• **EXTRACTED DATA**:
━━━

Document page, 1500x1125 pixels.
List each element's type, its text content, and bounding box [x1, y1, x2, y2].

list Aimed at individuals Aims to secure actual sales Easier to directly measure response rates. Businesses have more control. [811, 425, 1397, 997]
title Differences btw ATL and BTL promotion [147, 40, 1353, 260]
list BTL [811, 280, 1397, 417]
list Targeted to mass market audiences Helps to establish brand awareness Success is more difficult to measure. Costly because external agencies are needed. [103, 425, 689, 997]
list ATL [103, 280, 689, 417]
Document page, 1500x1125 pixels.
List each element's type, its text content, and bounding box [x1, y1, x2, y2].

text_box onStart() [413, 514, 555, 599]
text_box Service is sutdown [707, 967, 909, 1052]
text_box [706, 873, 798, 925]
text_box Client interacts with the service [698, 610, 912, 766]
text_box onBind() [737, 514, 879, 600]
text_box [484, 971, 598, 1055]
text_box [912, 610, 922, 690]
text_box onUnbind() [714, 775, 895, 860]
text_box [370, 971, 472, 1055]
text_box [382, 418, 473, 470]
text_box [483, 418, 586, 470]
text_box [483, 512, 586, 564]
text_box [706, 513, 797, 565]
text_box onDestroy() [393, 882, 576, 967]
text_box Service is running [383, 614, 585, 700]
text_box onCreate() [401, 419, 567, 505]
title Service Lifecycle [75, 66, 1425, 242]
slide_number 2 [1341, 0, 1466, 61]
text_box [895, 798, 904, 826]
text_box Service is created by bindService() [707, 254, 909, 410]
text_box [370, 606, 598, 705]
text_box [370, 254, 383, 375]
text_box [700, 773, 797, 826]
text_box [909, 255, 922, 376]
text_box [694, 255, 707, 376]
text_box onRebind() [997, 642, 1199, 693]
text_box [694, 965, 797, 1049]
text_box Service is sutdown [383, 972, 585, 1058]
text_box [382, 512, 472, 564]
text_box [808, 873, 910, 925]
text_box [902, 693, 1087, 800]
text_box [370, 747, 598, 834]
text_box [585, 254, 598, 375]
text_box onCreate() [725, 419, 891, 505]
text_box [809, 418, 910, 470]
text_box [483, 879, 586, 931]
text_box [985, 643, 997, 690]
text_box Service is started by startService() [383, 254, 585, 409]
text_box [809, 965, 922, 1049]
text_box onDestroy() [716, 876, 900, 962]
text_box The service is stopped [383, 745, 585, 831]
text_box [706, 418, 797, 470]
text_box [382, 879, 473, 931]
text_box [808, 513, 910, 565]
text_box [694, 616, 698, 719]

━━━

• **TASK PROMPT**:
Each of the records is to be written out again exactly.

• **SOLUTION TO THIS EXERCISE**:
Document page, 1500x1125 pixels.
List each element's type, its text content, and bounding box [x1, y1, x2, y2].

list Aimed at individuals Aims to secure actual sales Easier to directly measure response rates. Businesses have more control. [811, 425, 1397, 997]
title Differences btw ATL and BTL promotion [147, 40, 1353, 260]
list BTL [811, 280, 1397, 417]
list Targeted to mass market audiences Helps to establish brand awareness Success is more difficult to measure. Costly because external agencies are needed. [103, 425, 689, 997]
list ATL [103, 280, 689, 417]
Document page, 1500x1125 pixels.
List each element's type, its text content, and bounding box [x1, y1, x2, y2].

text_box onStart() [413, 514, 555, 599]
text_box Service is sutdown [707, 967, 909, 1052]
text_box [706, 873, 798, 925]
text_box Client interacts with the service [698, 610, 912, 766]
text_box onBind() [737, 514, 879, 600]
text_box [484, 971, 598, 1055]
text_box [912, 610, 922, 690]
text_box onUnbind() [714, 775, 895, 860]
text_box [370, 971, 472, 1055]
text_box [382, 418, 473, 470]
text_box [483, 418, 586, 470]
text_box [483, 512, 586, 564]
text_box [706, 513, 797, 565]
text_box onDestroy() [393, 882, 576, 967]
text_box Service is running [383, 614, 585, 700]
text_box onCreate() [401, 419, 567, 505]
title Service Lifecycle [75, 66, 1425, 242]
slide_number 2 [1341, 0, 1466, 61]
text_box [895, 798, 904, 826]
text_box Service is created by bindService() [707, 254, 909, 410]
text_box [370, 606, 598, 705]
text_box [370, 254, 383, 375]
text_box [700, 773, 797, 826]
text_box [909, 255, 922, 376]
text_box [694, 255, 707, 376]
text_box onRebind() [997, 642, 1199, 693]
text_box [694, 965, 797, 1049]
text_box Service is sutdown [383, 972, 585, 1058]
text_box [382, 512, 472, 564]
text_box [808, 873, 910, 925]
text_box [902, 693, 1087, 800]
text_box [370, 747, 598, 834]
text_box [585, 254, 598, 375]
text_box onCreate() [725, 419, 891, 505]
text_box [809, 418, 910, 470]
text_box [483, 879, 586, 931]
text_box [985, 643, 997, 690]
text_box Service is started by startService() [383, 254, 585, 409]
text_box [809, 965, 922, 1049]
text_box onDestroy() [716, 876, 900, 962]
text_box The service is stopped [383, 745, 585, 831]
text_box [706, 418, 797, 470]
text_box [382, 879, 473, 931]
text_box [808, 513, 910, 565]
text_box [694, 616, 698, 719]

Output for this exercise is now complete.